Abstract Background Cronobacter sakazakii is a foodborne pathogen that causes septicemia, meningitis, and necrotizing enterocolitis in neonates and infants. The current research details the full genome sequences of two extremely persistent C. sakazakii strains (H322 and GK1025B) isolated from powdered infant formula (PIF) manufacturing settings. In addition, the genetic attributes associated with five plasmids, pH322_1, pH322_2, pGK1025B_1, pGK1025B_2, and pGK1025B_3 are described. Materials and Methods Using PacBio single-molecule real-time (SMRT®) sequencing technology, whole genome sequence (WGS) assemblies of C. sakazakii H322 [Sequence type (ST)83, clonal complex [CC] 83) and GK1025B (ST64, CC64) were generated. Plasmids, also sequenced, were aligned with phylogenetically related episomes to determine, and identify conserved and missing genomic regions. Results A truncated ~ 13 Kbp type 6 secretion system (T6SS) gene cluster harbored on virulence plasmids pH322_2 and pGK1025B_2, and a second large deletion (~ 6 Kbp) on pH322_2, which included genes for a tyrosine-type recombinase/integrase, a hypothetical protein, and a phospholipase D was identified.

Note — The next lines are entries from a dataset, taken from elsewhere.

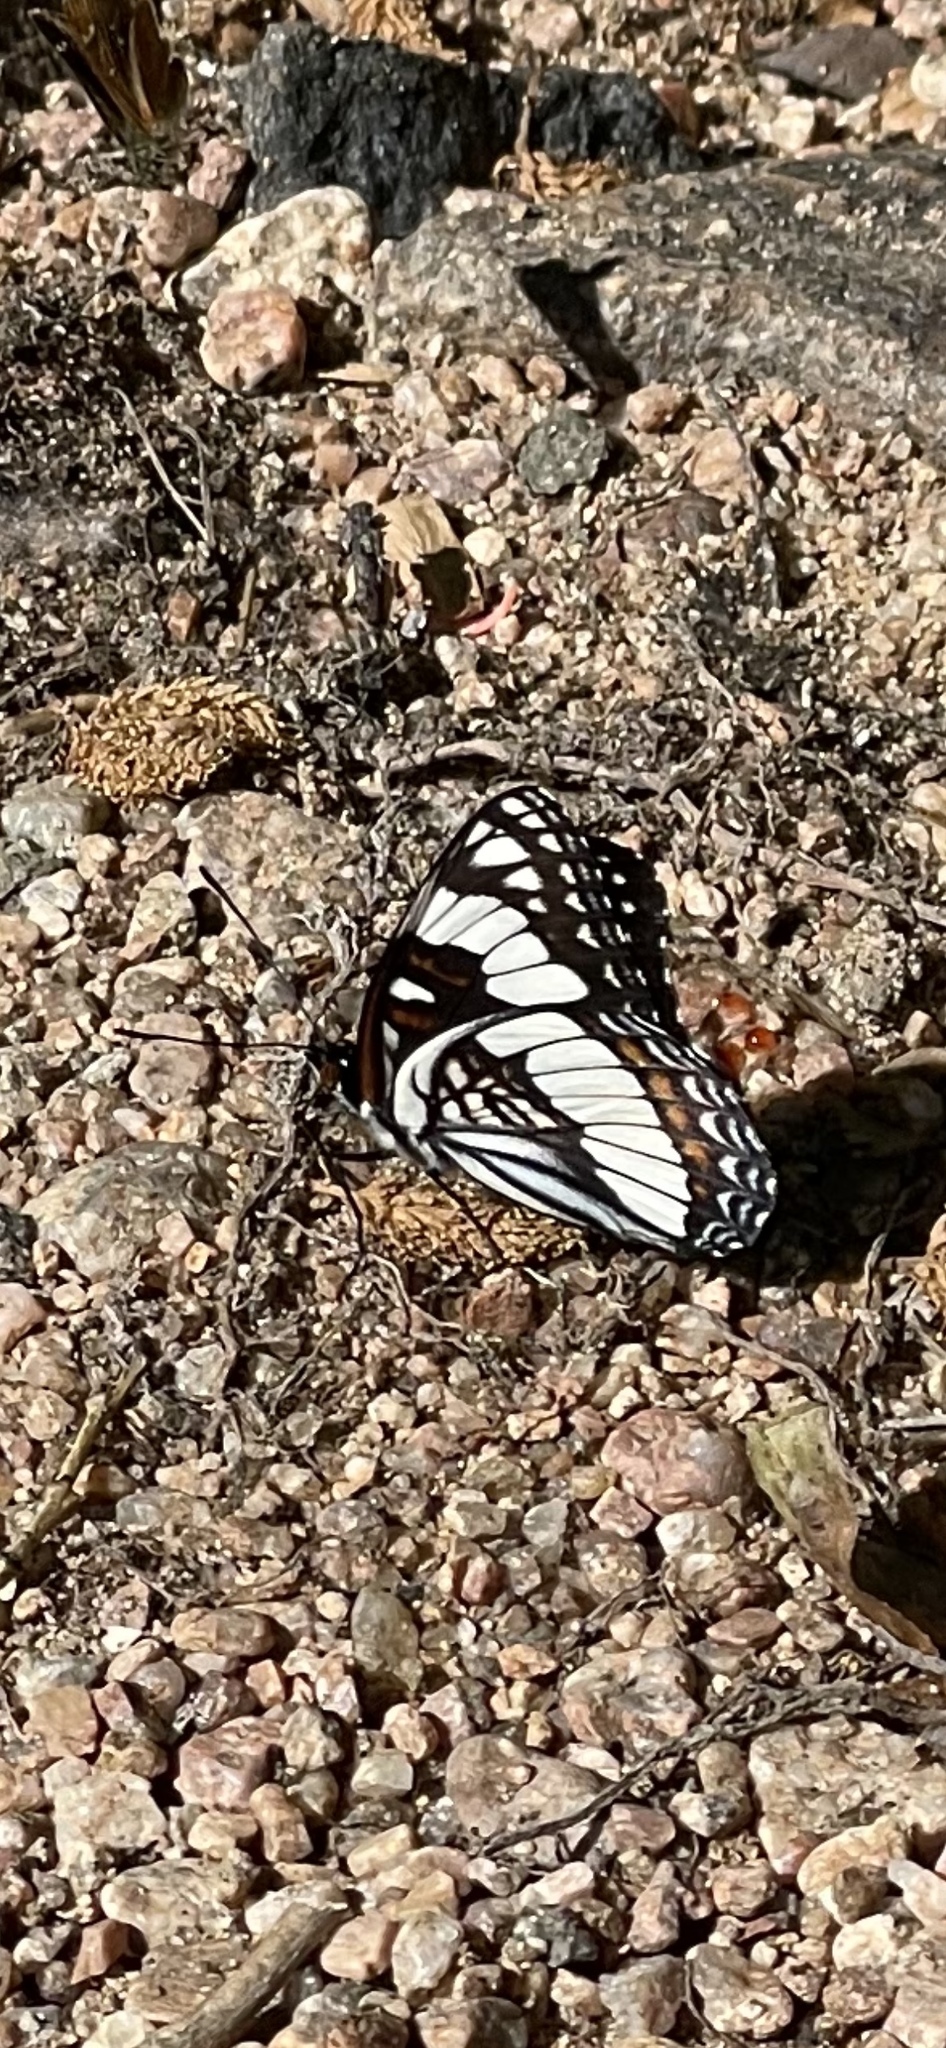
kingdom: Animalia
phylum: Arthropoda
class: Insecta
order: Lepidoptera
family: Nymphalidae
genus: Limenitis
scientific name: Limenitis weidemeyerii
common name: Weidemeyer's admiral
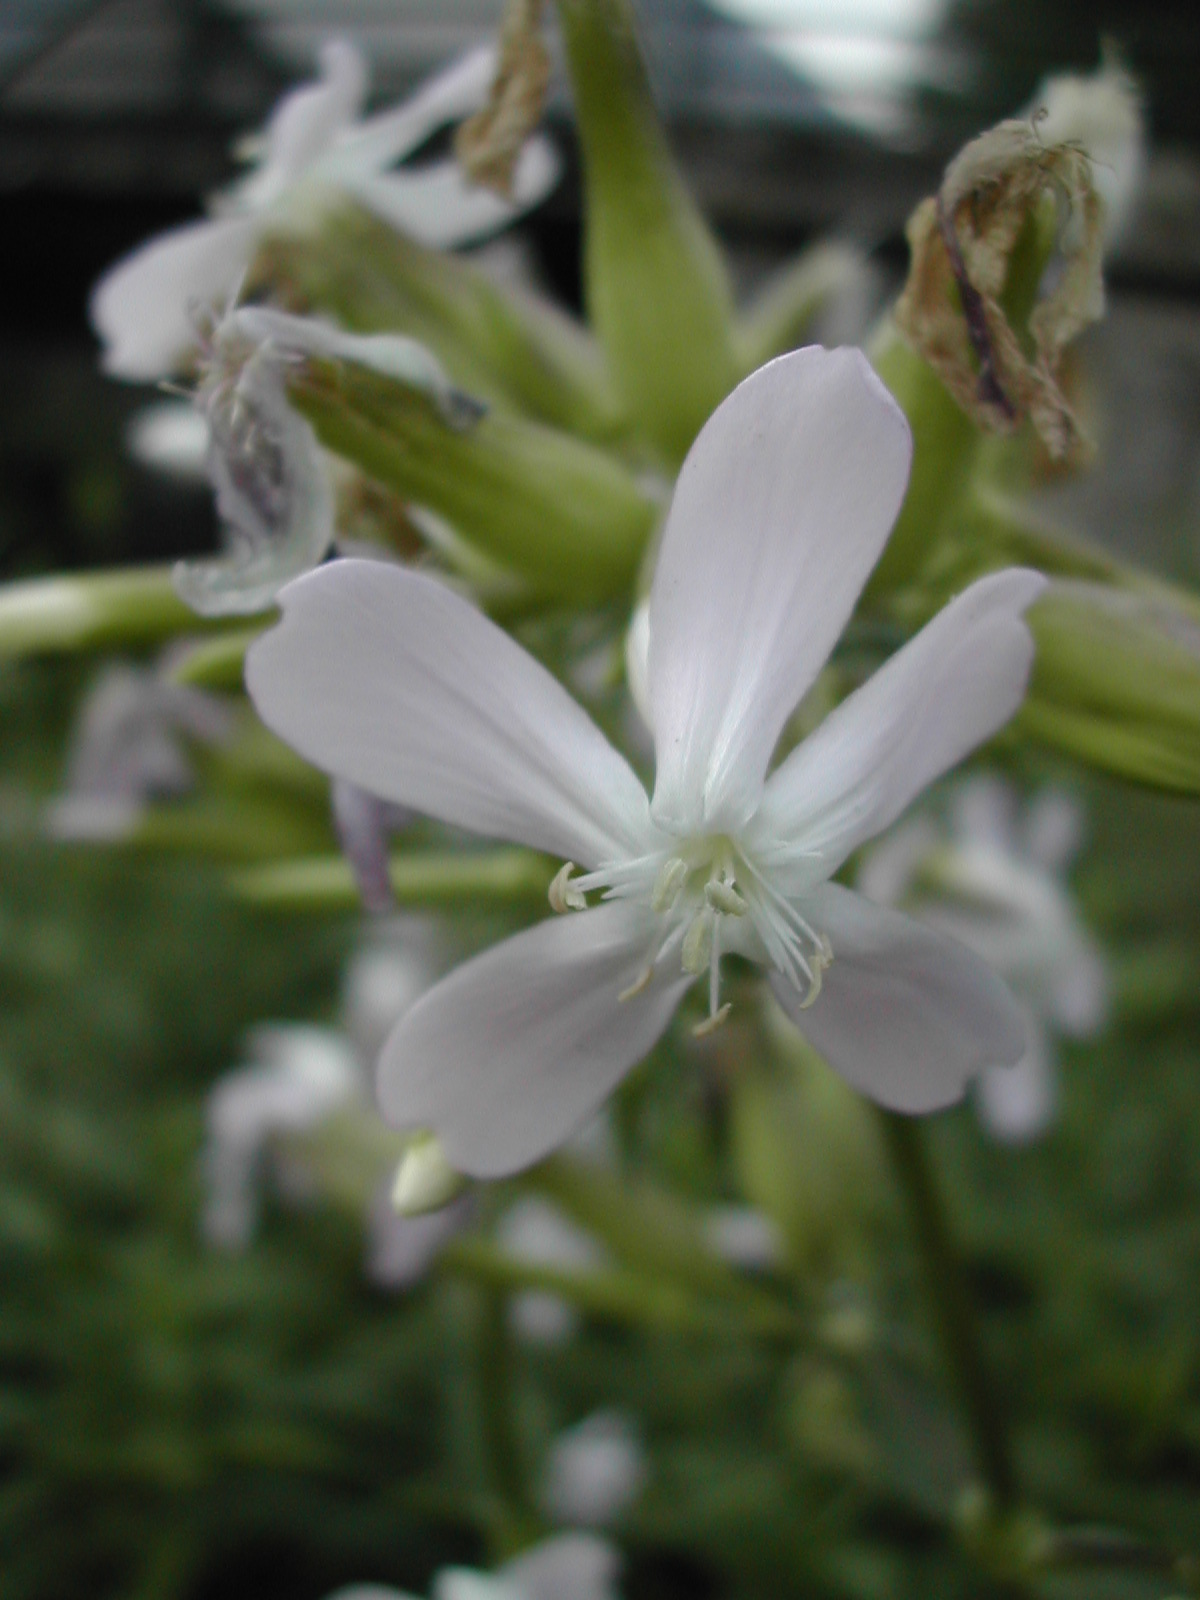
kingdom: Plantae
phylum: Tracheophyta
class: Magnoliopsida
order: Caryophyllales
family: Caryophyllaceae
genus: Saponaria
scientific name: Saponaria officinalis
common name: Soapwort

Within the T6SS of pH322_2 and pGK1025B_2, an arsenic resistance operon was identified which is in common with that of plasmids pSP291_1 and pESA3. In addition, PHASTER analysis identified an intact 96.9 Kbp Salmonella SSU5 prophage gene cluster in pH322_1 and pGK1025B_1 and showed that these two plasmids were phylogenetically related to C. sakazakii plasmids: pCS1, pCsa767a, pCsaC757b, pCsaC105731a. Plasmid pGK1025B_3 was identified as a novel conjugative Cronobacter plasmid. Furthermore, WGS analysis identified a ~ 16.4 Kbp type 4 secretion system gene cluster harbored on pGK1025B_3, which contained a phospholipase D gene, a key virulence factor in several host–pathogen diseases. Conclusion These data provide high resolution information on C. sakazakii genomes and emphasizes the need for furthering surveillance studies to link genotype to phenotype of strains from previous investigations. These results provide baseline data necessary for future in-depth investigations of C. sakazakii that colonize PIF manufacturing facility settings and genomic analyses of these two C. sakazakii strains and five associated plasmids will contribute to a better understanding of this pathogen's survival and persistence within various “built environments” like PIF manufacturing facilities.